The importance of miRNAs in solid tumors and their potential utility as prognostic factors have become apparent. In the current study, we firstly found that miR-210 expression was increased in pediatric osteosarcoma tissues compared with noncancerous bone tissues; Then, the upregulation of miR-210 in osteosarcoma tissues was significantly correlated with aggressive clinicopathological features; Moreover, the results of Kaplan–Meier analyses shown that osteosarcoma tissues with the increased expression of miR-210 tend to have shorter overall and progression-free survival. Finally, the multivariate analysis clearly indicated that the increased expression of miR-210 in biopsy samples may be considered as a prognostic factor in pediatric osteosarcoma for decreased survival and a greater probability of disease progression regardless of oncological treatment. To our knowledge, this is the first study to investigate the clinical significance of miR-210 in pediatric osteosarcoma patients.

Hypoxia is a common feature of various pathological conditions including tissue ischemia, inflammation, and solid tumors [13]. miR-210 is the miRNA most frequently associated with tumor hypoxia, and recent studies have demonstrated that miR-210 is highly upregulated in hypoxic cells [14]. The stem-loop of miR-210 is located in an intron of a noncoding RNA, which is transcribed from AK123483 on chromosome 11p15.5 [15]. It plays important roles in cell survival and tumor initiation. By a microarray analysis, miR-210 has been identified as the predominant miR induced by hypoxia in pancreatic cancer cell lines as its induction was dependent on HIF-1α which regulates miR-210 by directly binding to a hypoxia responsive element on the proximal miR-210 promoter [16]. Recent studies have found that the expression of miR-210 is also upregulated in many other cancers including head and neck cancer, glioblastoma, breast cancer, non-small-cell lung cancer, malignant melanoma, prostate cancer, renal cell carcinoma, and osteosarcomas [1720]. It functions either as a diagnostic factor or as a prognostic marker. From a diagnostic standpoint, Wang et al. [21] reported that the expression level of miR-210 was distinctly increased in the serum from patients with diffuse large B-cell lymphoma and in the plasma of pancreatic cancer patients. From a prognostic standpoint, Rothe et al. [22] found that miR-210 was significantly associated with poor clinical outcome in ER-positive, tamoxifen-treated breast cancer patients. Greither et al. [23] indicated that miR-210 might be a strong potential biomarker of prognosis in a gender-specific manner in soft-tissue sarcoma. Gee et al. [24] reported that high levels of miR-210 were associated with locoregional disease recurrence and short overall survival in patients with head and neck cancer.

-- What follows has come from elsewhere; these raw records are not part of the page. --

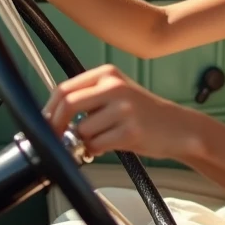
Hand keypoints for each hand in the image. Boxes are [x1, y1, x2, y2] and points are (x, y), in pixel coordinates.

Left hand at [43, 64, 197, 160]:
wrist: (179, 128)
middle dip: (56, 126)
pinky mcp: (130, 131)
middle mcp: (115, 87)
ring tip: (100, 140)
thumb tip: (52, 116)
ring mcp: (124, 109)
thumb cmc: (144, 113)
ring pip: (82, 130)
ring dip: (84, 142)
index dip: (49, 109)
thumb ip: (88, 98)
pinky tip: (109, 146)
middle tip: (57, 138)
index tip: (46, 123)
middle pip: (68, 104)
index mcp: (108, 74)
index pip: (65, 88)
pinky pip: (96, 145)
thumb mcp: (117, 93)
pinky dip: (95, 150)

According to the publication referenced above, there is no report concerning the involvement of miR-210 in pediatric osteosarcoma. The interesting aspect of our study is the association of miR-210 upregulation with the advanced tumor progression and unfavorable prognosis in pediatric osteosarcoma. However, the current study was limited by its retrospective nature which led to our results being considered exploratory. Then, the tumor sample size was relatively smaller. Further experimental validation using a large number of tumor samples should be performed.

In conclusion, these findings suggested that miR-210 upregulation showed a strong correlation with tumor aggressive progression of pediatric osteosarcoma and could help prognostic screening of patients with this malignancy. This study is hypothesis generating, and that further prospective analysis should be worth doing.